Цинния сверкнула глазами.
— Да, — прошипела она. — Но дело не во мне.
— О, определенно в тебе. Я вдова. Несправедливо, я знаю, но моя ценность в обществе основана не на моей девственности. Моя ценность, как женщины, связана с имуществом, оставленным мне мужем, и моей способностью рожать детей. Я могу спать с мужчинами, сколько захочу, и так часто, как захочу, если буду осторожна. Ты уже знаешь, в чем твоя ценность.
Цинния вздернула подбородок и нахмурилась:
— Гэвин не рассматривает отношения со мной в таком ключе.
Луваен нахмурилась в ответ.
— И что? Он еще не сделал тебе предложение, не так ли? Пока он этого не сделает, то, что он рассматривает, не имеет значения. Другие будут оценивать по-другому.
Девушка вскочила со скамейки и принялась расхаживать по комнате:
— Ты права. Это несправедливо. Я сообразительна, и меня воспитали с хорошим характером. Я представляю собой нечто большее, чем какая-то глупая девственность.
— Мы все такие, любовь моя, — она снова потянулась к руке Циннии, и на этот раз девушка не отстранилась. Цинния сжала ее пальцы.
— Гэвин женится на мне, — провозгласила она с непоколебимой горячностью затворницы с промытыми мозгами.
Луваен устало вздохнула:
— Я хочу верить, действительно хочу, но твоя вера в него больше моей. Если он не сделает тебе предложение, ты должна выйти из Кетах-Тор целой и невредимой. До тех пор, пока я не услышу, как он скажет тебе свое слово, я буду продолжать притворяться и оставаться лицемеркой.

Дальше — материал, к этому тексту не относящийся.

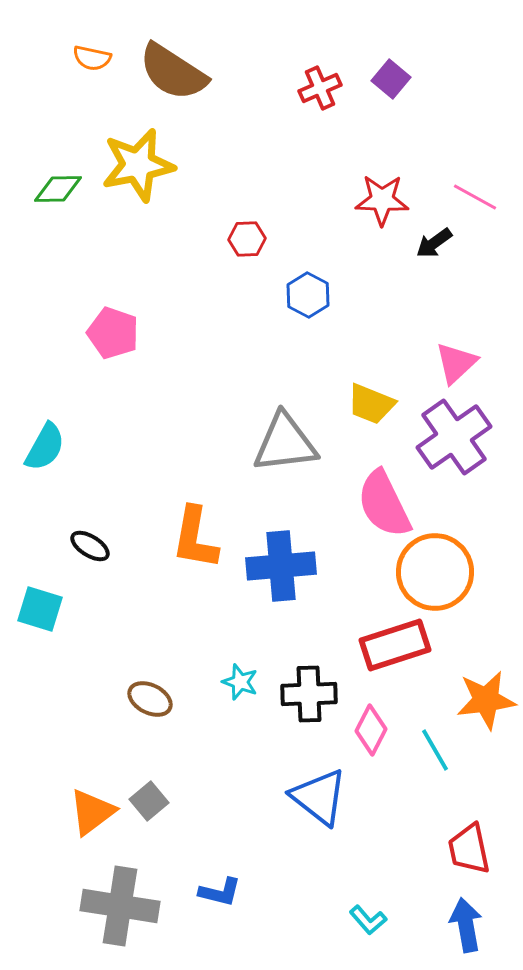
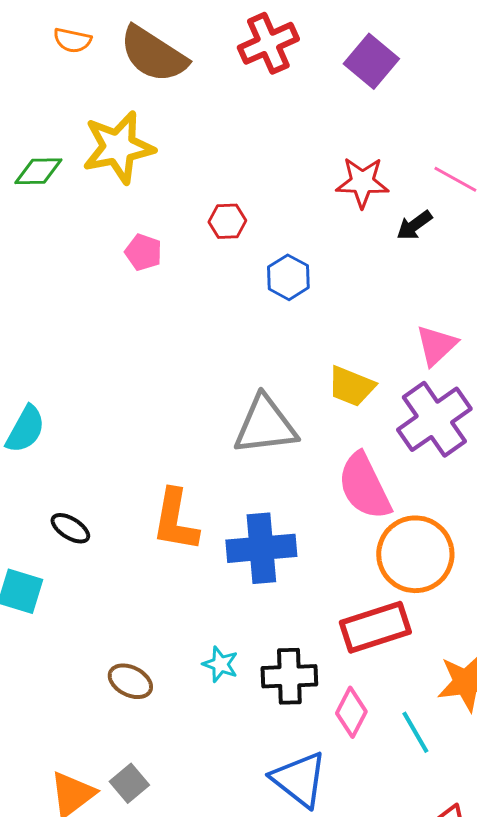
purple square: (391, 79) -> (371, 61), size x1.4
red cross: (320, 88) -> (268, 43), moved, size x1.4
pink pentagon: (113, 333) -> (143, 252), moved, size x0.7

Они с Циннией уставились друг на друга, пока Цинния с раздражением не рухнула обратно на скамейку, все ее возмущение улетучилось, оставив только недоумение:
— Почему де Совтер?
Луваен замолчала. Ее список очевидных вещей длиной в целую лигу был трудным для выражения. Баллард де Совтер почти во всем был непохож на шутливого Томаса Дуенду. Мрачный, усталый, часто молчаливый, он излучал скрытую силу, которая наполняла любую комнату, что он занимал. Она мало знала о его прошлом, только то, что он был вдовцом и служил маркграфом. Она не удивилась, узнав, что когда-то он правил королевством в королевстве. Даже если бы он не открыл ей последний факт, она бы представила себе его в роли лидера и воина. Луваен уважала эти черты характера, но не испытывала к ним влечения. Спокойный человек, который спас ее семью от разорения, смеялся над ее острыми колкостями, любил своего сына и защищал свое хозяйство: такой человек притягивал ее, как железо к магниту. Она ничего этого Циннии не сказала.
Почему де Совтер?
Она пожала плечами:
— А почему нет?
Цинния моргнула, явно пораженная вопросом.
— Ну он…
— Хороший человек с добрым сердцем, — Луваен ухмыльнулась, когда моргание Циннии сменилось очарованием совиных глаз.
— И ты считаешь его красивым? Даже с его шрамами и когтями? — округлившиеся глаза Циннии и опущенные уголки рта говорили о многом.
— Да, считаю. И даже очень.
Луваен продолжала улыбаться при мысли о том, как огорчится Цинния, если она покажет, насколько ее привлекает Баллард. Он дразнил ее и называл похотливой. И он был прав. Она вожделела его с такой яростью, что практически набрасывалась на него в тот момент, когда они оставались одни, руки проникали в каждое открытое пространство его одежды, пока она обрушивалась с поцелуями на его рот. Он встречал ее энтузиазм с равной страстью, и редко они доходили до его кровати или снимали всю одежду, прежде чем он прижимал ее к стене или растягивал на ковре у огня, оказываясь глубоко внутри нее, а она стонала его имя.